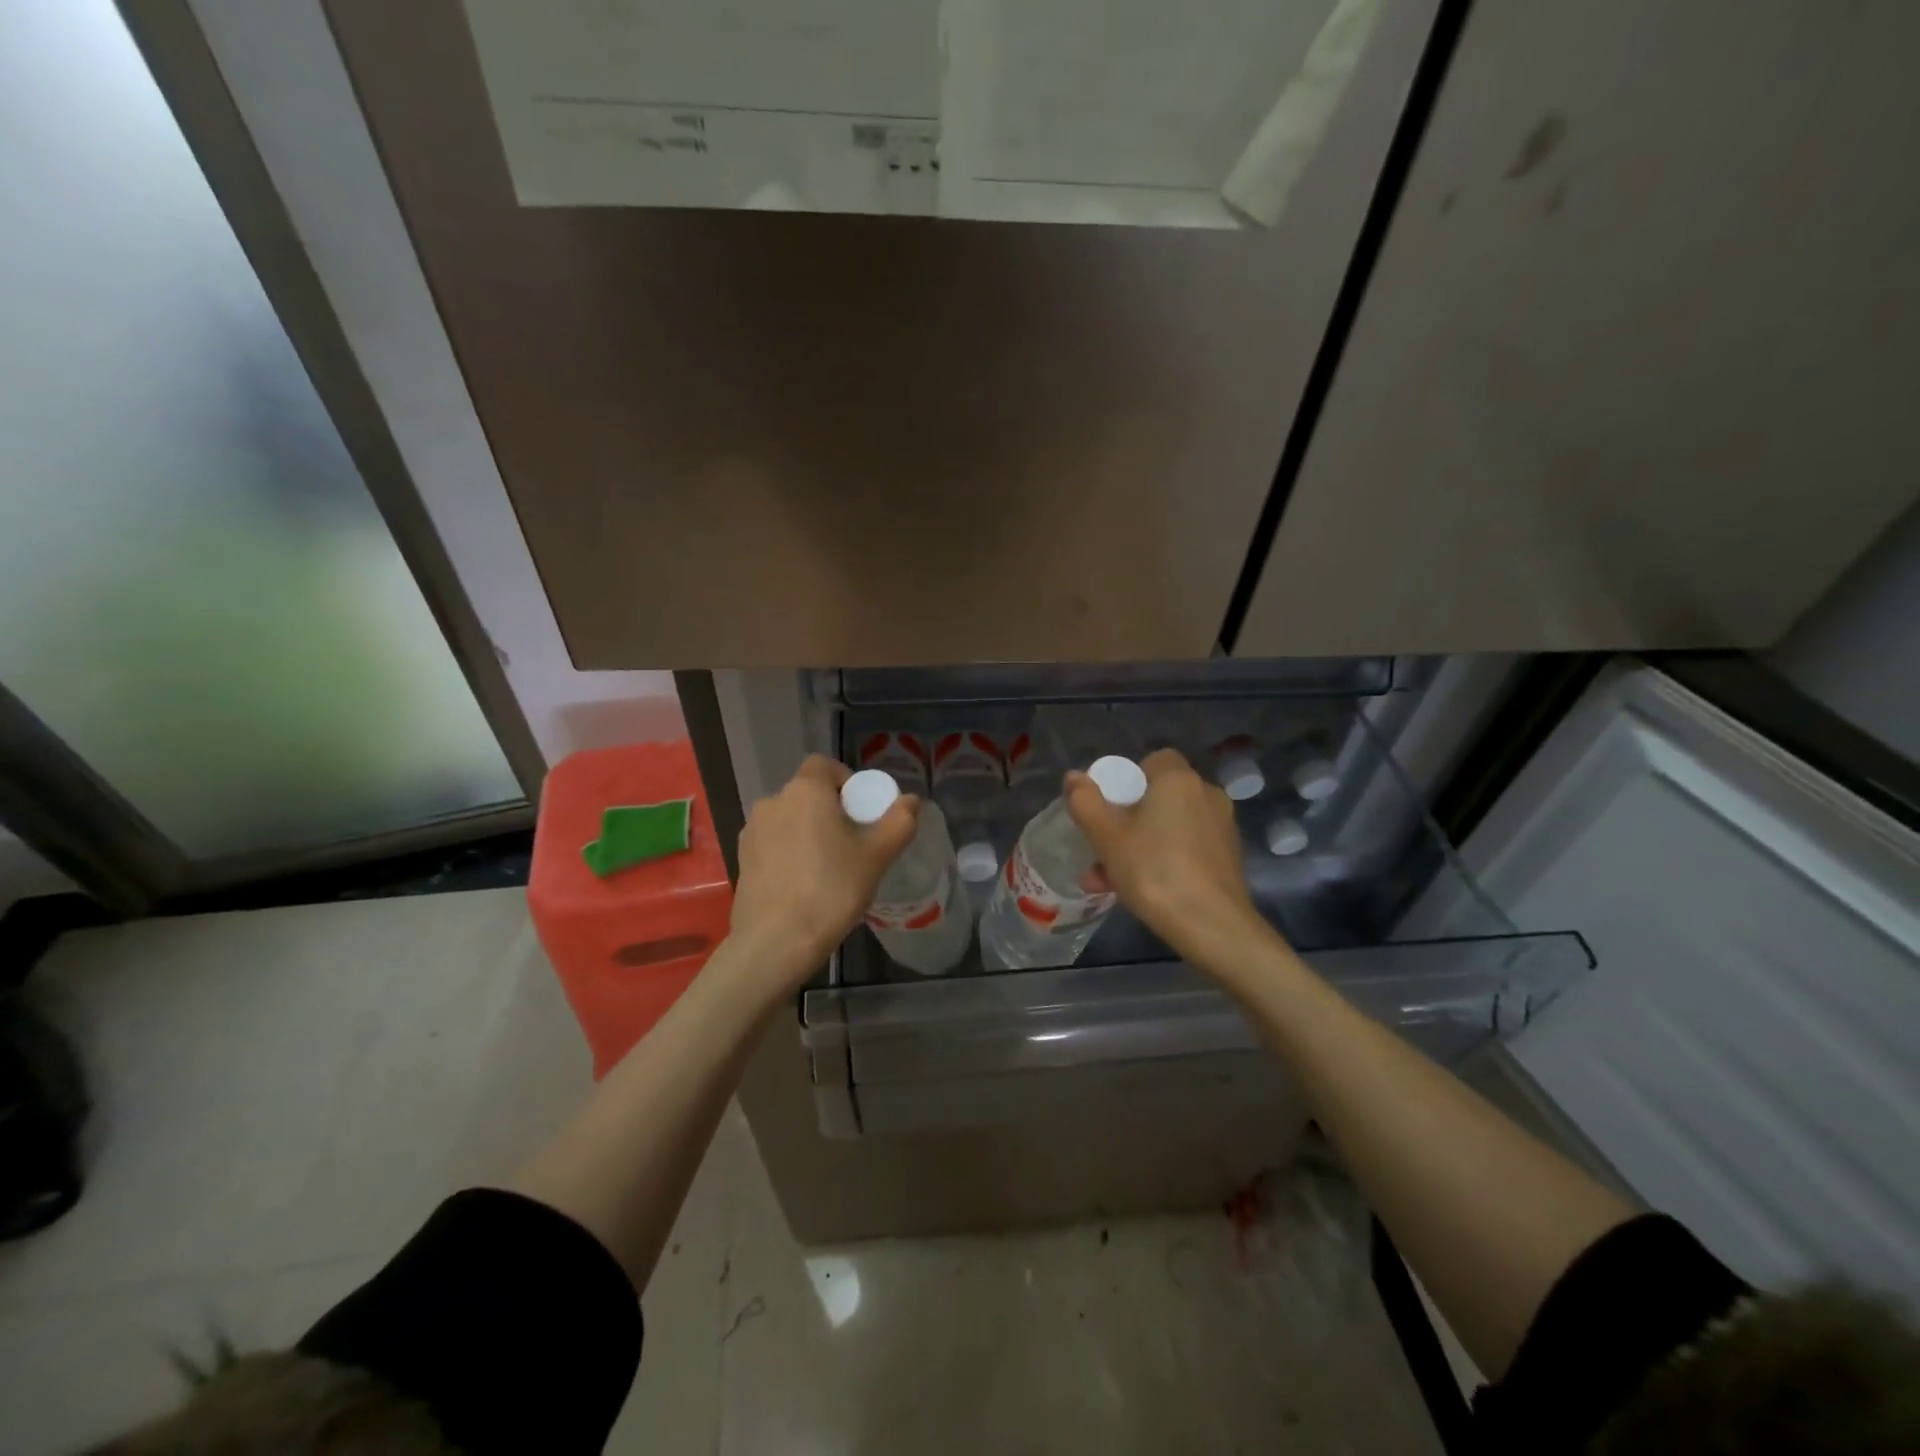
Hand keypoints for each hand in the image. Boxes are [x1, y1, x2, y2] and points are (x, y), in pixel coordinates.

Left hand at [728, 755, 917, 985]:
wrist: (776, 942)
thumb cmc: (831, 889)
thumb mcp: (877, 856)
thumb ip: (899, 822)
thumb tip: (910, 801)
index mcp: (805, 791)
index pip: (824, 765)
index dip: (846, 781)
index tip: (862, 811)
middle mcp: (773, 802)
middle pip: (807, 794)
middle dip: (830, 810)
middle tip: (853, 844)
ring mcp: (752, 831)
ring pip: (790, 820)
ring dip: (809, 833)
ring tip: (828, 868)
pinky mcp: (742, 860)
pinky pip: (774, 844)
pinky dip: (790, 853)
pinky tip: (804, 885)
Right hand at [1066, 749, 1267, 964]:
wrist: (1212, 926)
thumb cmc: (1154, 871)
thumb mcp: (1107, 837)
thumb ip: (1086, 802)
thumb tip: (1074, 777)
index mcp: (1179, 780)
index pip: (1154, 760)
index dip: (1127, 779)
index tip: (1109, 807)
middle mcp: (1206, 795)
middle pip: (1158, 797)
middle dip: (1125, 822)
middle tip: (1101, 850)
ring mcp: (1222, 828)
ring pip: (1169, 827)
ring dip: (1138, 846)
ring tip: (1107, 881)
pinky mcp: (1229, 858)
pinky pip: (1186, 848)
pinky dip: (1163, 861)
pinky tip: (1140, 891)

...

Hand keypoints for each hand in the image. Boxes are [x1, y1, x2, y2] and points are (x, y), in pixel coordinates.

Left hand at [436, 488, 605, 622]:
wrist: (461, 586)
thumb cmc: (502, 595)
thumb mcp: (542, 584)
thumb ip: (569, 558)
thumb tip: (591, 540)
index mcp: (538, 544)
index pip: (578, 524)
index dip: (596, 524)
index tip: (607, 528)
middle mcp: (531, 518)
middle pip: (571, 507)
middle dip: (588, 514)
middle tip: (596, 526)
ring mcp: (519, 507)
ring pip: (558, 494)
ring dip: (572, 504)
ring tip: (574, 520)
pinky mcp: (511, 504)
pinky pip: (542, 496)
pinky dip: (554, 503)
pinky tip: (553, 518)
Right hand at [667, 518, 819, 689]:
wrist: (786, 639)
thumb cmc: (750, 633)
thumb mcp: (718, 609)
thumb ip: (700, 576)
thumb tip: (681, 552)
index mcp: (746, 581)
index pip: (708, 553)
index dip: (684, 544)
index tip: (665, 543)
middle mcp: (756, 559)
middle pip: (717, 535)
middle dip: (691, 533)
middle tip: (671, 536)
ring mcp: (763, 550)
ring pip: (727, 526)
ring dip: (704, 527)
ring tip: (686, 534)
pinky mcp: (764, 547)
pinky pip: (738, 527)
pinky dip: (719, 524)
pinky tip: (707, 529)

==

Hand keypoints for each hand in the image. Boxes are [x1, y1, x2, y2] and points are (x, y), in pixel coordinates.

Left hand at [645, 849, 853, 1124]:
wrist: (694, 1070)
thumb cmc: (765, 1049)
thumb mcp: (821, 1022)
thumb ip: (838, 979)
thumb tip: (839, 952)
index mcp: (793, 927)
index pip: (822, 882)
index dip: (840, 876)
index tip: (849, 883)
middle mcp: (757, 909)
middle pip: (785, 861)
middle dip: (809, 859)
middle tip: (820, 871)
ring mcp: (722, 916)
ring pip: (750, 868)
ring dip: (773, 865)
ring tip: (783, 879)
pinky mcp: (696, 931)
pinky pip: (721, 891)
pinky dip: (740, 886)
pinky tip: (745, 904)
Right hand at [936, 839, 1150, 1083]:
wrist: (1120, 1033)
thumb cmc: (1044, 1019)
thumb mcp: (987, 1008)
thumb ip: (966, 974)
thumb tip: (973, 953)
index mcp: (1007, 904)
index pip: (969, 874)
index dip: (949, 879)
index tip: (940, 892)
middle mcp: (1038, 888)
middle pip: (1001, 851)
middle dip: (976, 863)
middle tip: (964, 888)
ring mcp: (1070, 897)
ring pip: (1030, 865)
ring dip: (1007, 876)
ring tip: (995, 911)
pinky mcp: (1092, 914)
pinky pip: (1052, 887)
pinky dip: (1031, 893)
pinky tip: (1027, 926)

■ TASK ■
Using the data above, transcribe the lines that run from the line with "thumb tip: (839, 952)" to the line with "pinky tip: (1027, 926)", both ends kept, and output nothing else.

■ TASK ANSWER ■
thumb tip: (839, 952)
index mcp: (793, 927)
index pip: (822, 882)
index dip: (840, 876)
index tip: (849, 883)
middle mcp: (757, 909)
middle pip: (785, 861)
middle dip: (809, 859)
middle tip: (820, 871)
ring mcp: (722, 916)
ring pip: (750, 868)
ring dip: (773, 865)
ring tip: (783, 879)
pinky mcp: (696, 931)
pinky pip: (721, 891)
pinky dip: (740, 886)
pinky tip: (745, 904)
Right hand at [936, 839, 1150, 1083]:
wrist: (1120, 1033)
thumb cmc: (1044, 1019)
thumb mcp: (987, 1008)
thumb ip: (966, 974)
thumb tip: (973, 953)
index mcp: (1007, 904)
index pip: (969, 874)
index dip: (949, 879)
index tip: (940, 892)
middle mcp: (1038, 888)
middle pip: (1001, 851)
middle dip: (976, 863)
middle tip: (964, 888)
ring mcp: (1070, 897)
ring pip: (1030, 865)
ring dip: (1007, 876)
ring tip: (995, 911)
pinky mcp: (1092, 914)
pinky pip: (1052, 887)
pinky dip: (1031, 893)
pinky tip: (1027, 926)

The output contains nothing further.